- Born: 13 June 1948 Sarajevo, PR Bosnia and Herzegovina, FPR Yugoslavia
- Died: 22 June 2026 (aged 78) Sarajevo, Bosnia and Herzegovina
- Education: Pedagogical Academy Sarajevo, Department of Art Education (1953)
- Notable work: Witnesses of Existence (Svjedoci postojanja)
- Movement: Painting
- Awards: Sixth of April Sarajevo Award

= Edin Numankadić =

Bosnian visual artist (1948–2026)

Edin Numankadić (13 June 1948 – 22 June 2026) was a Bosnian visual artist active from the early 1970s.

==Life and career==
Born in Sarajevo on 13 June 1948, Numankadić graduated from the Pedagogical Academy in Sarajevo, Department of Art Education. He also studied History of Yugoslav Literatures at the Faculty of Humanities in Sarajevo.

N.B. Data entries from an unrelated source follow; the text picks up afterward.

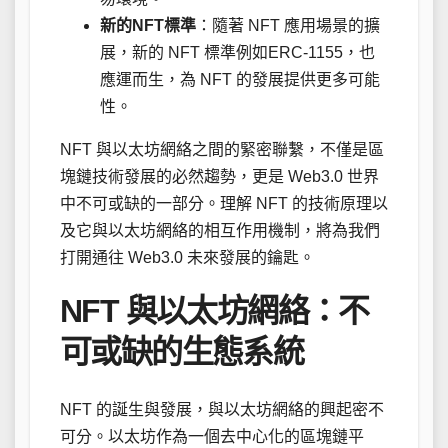
新的NFT標準
：隨著 NFT 應用場景的擴
展，新的 NFT 標準例如ERC-1155，也
應運而生，為 NFT 的發展提供更多可能
性。
NFT 與以太坊網絡之間的緊密聯繫，不僅是區
塊鏈技術發展的必然趨勢，更是 Web3.0 世界
中不可或缺的一部分。理解 NFT 的技術原理以
及它與以太坊網絡的相互作用機制，將為我們
打開通往 Web3.0 未來發展的鑰匙。
NFT 與以太坊網絡：不
可或缺的生態系統
NFT 的誕生與發展，與以太坊網絡的興起密不
可分。以太坊作為一個去中心化的區塊鏈平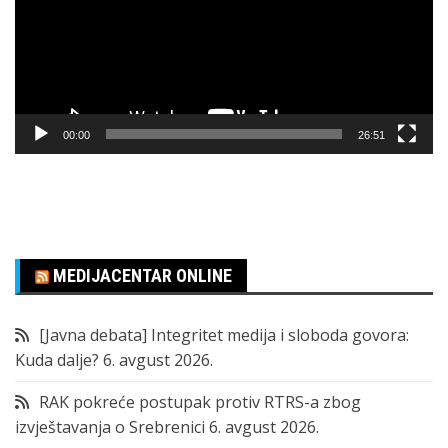
00:00
26:51
MEDIJACENTAR ONLINE
[Javna debata] Integritet medija i sloboda govora:
Kuda dalje?
6. avgust 2026.
RAK pokreće postupak protiv RTRS-a zbog
izvještavanja o Srebrenici
6. avgust 2026.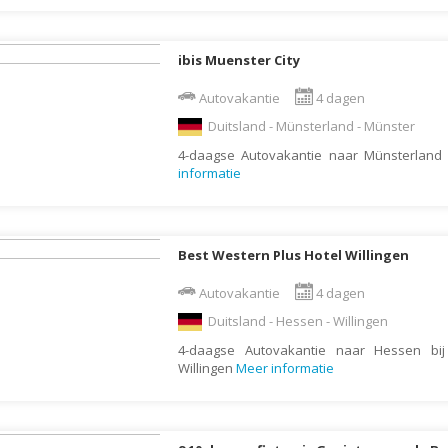
Moldavië
Monaco
ibis Muenster City
Mongolië
Autovakantie
4 dagen
Montenegro
Duitsland - Münsterland - Münster
Mozambique
4-daagse Autovakantie naar Münsterland b
Myanmar
informatie
Namibië
Nederland
Best Western Plus Hotel Willingen
Nepal
Nicaragua
Autovakantie
4 dagen
Duitsland - Hessen - Willingen
Nieuw Zeeland
4-daagse Autovakantie naar Hessen bij
Noorwegen
Willingen
Meer informatie
Oeganda
Oezbekistan
Oman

Numankadić was the recipient of numerous awards; notably, in 2021, he was awarded the French order of Order of Arts and Letters (Chevalier de l'ordre des Arts et des Lettres).

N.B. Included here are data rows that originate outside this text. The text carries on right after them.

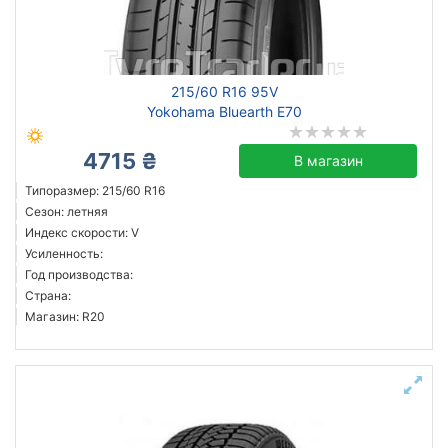
215/60 R16 95V
Yokohama Bluearth E70
4715 ₴
В магазин
Типоразмер: 215/60 R16
Сезон: летняя
Индекс скорости: V
Усиленность:
Год производства:
Страна:
Магазин: R20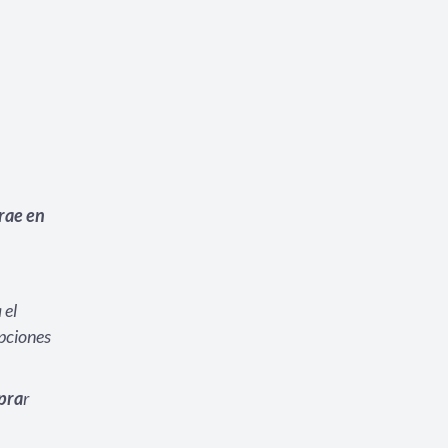
rae en
 el
opciones
pra
r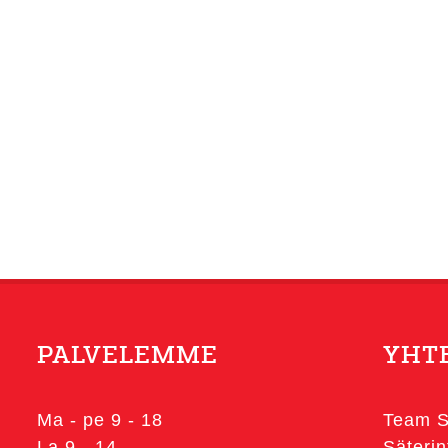
PALVELEMME
YHT
Ma - pe 9 - 18
Team S
La 9 - 14
Säterin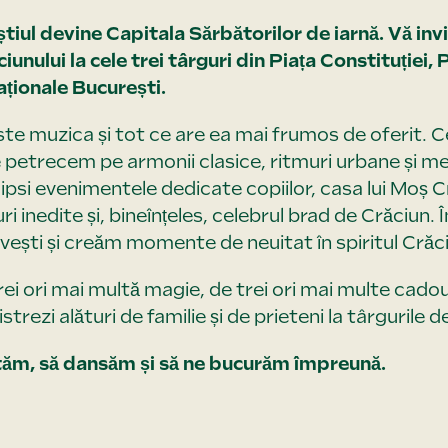
tiul devine Capitala Sărbătorilor de iarnă. Vă in
nului la cele trei târguri din Piața Constituției, Pi
ționale București.
ste muzica și tot ce are ea mai frumos de oferit. Cel
petrecem pe armonii clasice, ritmuri urbane și mel
ipsi evenimentele dedicate copiilor, casa lui Moș C
uri inedite și, bineînțeles, celebrul brad de Crăciun
vești și creăm momente de neuitat în spiritul Crăci
rei ori mai multă magie, de trei ori mai multe cadour
trezi alături de familie și de prieteni la târgurile d
ăm, să dansăm și să ne bucurăm împreună.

In his early period, Numankadić expressed himself through the language of color-field painting and process and analytical painting. Later, during and after the Bosnian war, he incorporated the practice of Objet trouvé (found objects). Numankadić reached his artistic peak with the destruction of his pre-war works.

Numerous solo exhibitions and participation in major international art events, along with many awards and accolades, testify to his active and continuous contribution to the development of Bosnian and Herzegovinian fine arts. He was one of the founders of the art group 1+1+1 in the early 1970s, the Prostor-Oblik (Space-Form) group in the mid-1970s, and the KAMMEN group. Through his artistic activities, he undoubtedly contributed to the pluralization and liberalization of the arts on the Bosnian-Herzegovinian scene. He participated twice in the Venice Biennale – in 1993 with the project "Witnesses of Existence", and in 2003 as part of the BiH selection.

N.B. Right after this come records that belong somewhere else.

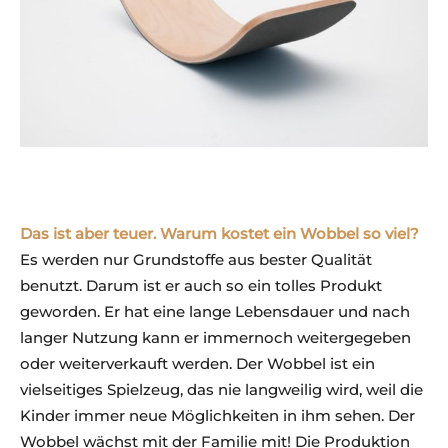
Das ist aber teuer. Warum kostet ein Wobbel so viel?
Es werden nur Grundstoffe aus bester Qualität
benutzt. Darum ist er auch so ein tolles Produkt
geworden. Er hat eine lange Lebensdauer und nach
langer Nutzung kann er immernoch weitergegeben
oder weiterverkauft werden. Der Wobbel ist ein
vielseitiges Spielzeug, das nie langweilig wird, weil die
Kinder immer neue Möglichkeiten in ihm sehen. Der
Wobbel wächst mit der Familie mit! Die Produktion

He served as director of the Sarajevo Winter Olympics Museum and was one of the founders of the Ars Aevi collection (Museum of Contemporary Art in Sarajevo), where he served as a permanent advisor.

Numankadić was a member of the ULUBiH since 1974. He held over fifty solo and over 300 group exhibitions at home and abroad. He received over twenty prestigious awards for his work.

Numankadić died in Sarajevo on 22 June 2026, at the age of 78.

==Selected works==
- Space, Color, Time (Prostor, boja, vrijeme) – acrylic on canvas, 1974–82.
- Traces (Tragovi) – mixed media, 1982.
- Records (Zapisi) – acrylic on paper, 2008.
- Boxes (Kutije) – mixed media, 2008.